Maybe you’ve just adopted a dog. Maybe your faithful companion has been a member of the family for a few years, and your vet just mentioned that she’s got some tarter buildup and left it at that. What’s next—a doggy dental? Extractions? Some simple at home care?

No matter what canine tooth issues you’ve found yourself in, taking care of your pup’s teeth at home is something you can master in just a few minutes a day. Whether your pup is ten weeks or ten years old, every dog is capable of learning to have their teeth brushed. But if you see getting a toothbrush successfully into your dog’s mouth without any scratches or nips an insurmountable obstacle—talk to your vet. There are a variety of chews, water additives, and vet procedures that can help keep your pup’s pearly whites clean.

So, you’re going to give brushing Fido’s teeth a go. Now what?


  1. Toothbrush. Get a toothbrush made specifically for dogs, or a nylon-bristled children’s brush. You can also use a rubber finger brush, washcloth, or a piece of gauze—in fact, these options might be good stepping stones to get your dog used to the action, before you graduate to a toothbrush.
  2. Toothpaste. Be sure to use a toothpaste specifically formulated for dogs. People toothpaste can make dogs sick. Pet toothpaste comes in a variety of flavors (including liver or chicken flavors), can be swallowed, and comes in enzymatic varieties (which targets plaque and tarter).

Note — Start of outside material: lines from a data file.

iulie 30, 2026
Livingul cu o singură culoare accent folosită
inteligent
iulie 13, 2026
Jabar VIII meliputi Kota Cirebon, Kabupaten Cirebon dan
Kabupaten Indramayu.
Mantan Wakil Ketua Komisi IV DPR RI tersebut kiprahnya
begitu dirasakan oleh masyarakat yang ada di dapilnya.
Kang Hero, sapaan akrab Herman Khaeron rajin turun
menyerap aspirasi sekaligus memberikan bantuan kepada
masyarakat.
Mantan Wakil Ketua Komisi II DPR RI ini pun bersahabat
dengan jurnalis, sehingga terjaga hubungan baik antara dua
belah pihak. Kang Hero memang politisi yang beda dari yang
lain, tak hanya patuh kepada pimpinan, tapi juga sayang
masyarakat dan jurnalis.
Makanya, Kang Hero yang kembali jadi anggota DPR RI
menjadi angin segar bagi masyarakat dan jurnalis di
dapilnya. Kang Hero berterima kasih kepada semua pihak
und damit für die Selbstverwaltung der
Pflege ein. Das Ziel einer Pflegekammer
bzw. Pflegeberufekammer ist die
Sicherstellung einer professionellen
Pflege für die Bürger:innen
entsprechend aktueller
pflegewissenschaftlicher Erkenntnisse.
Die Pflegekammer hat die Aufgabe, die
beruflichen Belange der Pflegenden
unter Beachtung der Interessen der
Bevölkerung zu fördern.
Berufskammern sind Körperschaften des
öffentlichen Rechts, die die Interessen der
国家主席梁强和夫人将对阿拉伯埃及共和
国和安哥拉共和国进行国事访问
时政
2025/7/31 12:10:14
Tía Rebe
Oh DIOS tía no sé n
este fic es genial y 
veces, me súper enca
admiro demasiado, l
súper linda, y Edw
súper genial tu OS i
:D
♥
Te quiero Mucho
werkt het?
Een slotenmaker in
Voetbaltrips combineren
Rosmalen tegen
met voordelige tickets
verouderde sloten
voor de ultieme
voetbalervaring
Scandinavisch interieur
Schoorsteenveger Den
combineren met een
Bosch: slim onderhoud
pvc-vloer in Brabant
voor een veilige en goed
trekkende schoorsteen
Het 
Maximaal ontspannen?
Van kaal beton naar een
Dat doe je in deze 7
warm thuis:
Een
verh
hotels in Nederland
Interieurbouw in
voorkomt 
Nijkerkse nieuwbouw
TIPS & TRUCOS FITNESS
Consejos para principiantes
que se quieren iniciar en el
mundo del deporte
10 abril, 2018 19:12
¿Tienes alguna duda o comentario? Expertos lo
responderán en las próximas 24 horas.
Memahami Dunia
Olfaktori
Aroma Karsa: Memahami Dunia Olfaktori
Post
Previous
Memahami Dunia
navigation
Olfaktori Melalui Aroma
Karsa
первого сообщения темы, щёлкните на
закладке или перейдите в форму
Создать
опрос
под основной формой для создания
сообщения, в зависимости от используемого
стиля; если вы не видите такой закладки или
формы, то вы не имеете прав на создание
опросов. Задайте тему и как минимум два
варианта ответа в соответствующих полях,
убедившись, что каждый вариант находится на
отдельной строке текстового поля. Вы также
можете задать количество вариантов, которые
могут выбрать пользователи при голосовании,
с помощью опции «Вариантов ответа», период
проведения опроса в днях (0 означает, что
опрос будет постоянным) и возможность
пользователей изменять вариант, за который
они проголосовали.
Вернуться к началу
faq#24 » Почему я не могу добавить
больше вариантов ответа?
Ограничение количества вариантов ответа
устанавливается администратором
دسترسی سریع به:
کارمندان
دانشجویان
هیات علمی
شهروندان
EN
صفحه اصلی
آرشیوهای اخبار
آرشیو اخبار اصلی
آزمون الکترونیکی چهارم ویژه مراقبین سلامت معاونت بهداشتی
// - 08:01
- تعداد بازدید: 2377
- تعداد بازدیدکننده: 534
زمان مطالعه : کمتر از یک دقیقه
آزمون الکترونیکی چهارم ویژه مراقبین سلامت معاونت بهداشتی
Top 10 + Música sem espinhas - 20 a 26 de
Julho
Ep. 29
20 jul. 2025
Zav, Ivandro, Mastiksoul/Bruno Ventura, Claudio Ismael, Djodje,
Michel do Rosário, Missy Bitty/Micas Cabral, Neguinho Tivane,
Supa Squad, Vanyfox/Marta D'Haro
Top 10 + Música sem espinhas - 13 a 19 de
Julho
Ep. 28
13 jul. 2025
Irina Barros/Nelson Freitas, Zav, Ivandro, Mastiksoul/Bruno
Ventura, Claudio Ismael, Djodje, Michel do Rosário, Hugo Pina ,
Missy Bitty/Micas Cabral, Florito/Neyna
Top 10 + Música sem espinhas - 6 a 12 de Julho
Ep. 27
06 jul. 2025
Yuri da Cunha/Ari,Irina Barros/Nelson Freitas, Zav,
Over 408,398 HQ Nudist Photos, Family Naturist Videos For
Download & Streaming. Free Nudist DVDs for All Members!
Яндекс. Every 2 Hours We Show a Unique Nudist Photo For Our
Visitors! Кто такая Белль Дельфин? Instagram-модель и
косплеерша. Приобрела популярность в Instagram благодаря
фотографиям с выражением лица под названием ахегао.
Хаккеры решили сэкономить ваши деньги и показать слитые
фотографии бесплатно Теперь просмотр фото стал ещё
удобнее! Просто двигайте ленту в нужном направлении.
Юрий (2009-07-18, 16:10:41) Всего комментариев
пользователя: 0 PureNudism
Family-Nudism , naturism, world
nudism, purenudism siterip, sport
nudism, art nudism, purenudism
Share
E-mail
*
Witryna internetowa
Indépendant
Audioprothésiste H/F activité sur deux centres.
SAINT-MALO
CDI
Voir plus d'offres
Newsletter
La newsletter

  1. Start slow. Get your dog used to letting you rub her front teeth with just your finger. You can move up to a rubber finger brush to start brushing with toothpaste, and move up to including the back teeth too (which is often where the most plaque buildup is). 
  2. If your pup balks at the toothpaste, just put a bit on the tip of your finger and let her lick it off. No brushing necessary until she gets used to the toothpaste, and having your fingers around, and in, her mouth.
  3. Gently hold back your pet’s lips and start brushing. It’s okay to just do a couple of teeth the first time. As your dog gets used to it, do more and more teeth, eventually brushing them all at once. If your dog just doesn’t have the patience to let you do all her teeth at once, consider doing half in the morning and half in the evening.
  4. Reward. Be sure to tell your pup what a good dog she is once you’re done! Eventually, the quick daily tooth brushing can be a few quality minutes for you to spend together every day.

How often should you brush your dog’s teeth? Well, how often do you brush your own teeth? Ideally, your pup will have her teeth brushed every day. Though, even every other day brushing will go a long way in preventing dental diseases and plaque buildup. And even with regular teeth brushing, some dogs may need annual or biannual professional dentals at your vet’s office—be sure to have her teeth checked every year at her checkup to keep an eye on things. Your pup—and her teeth—will thank you.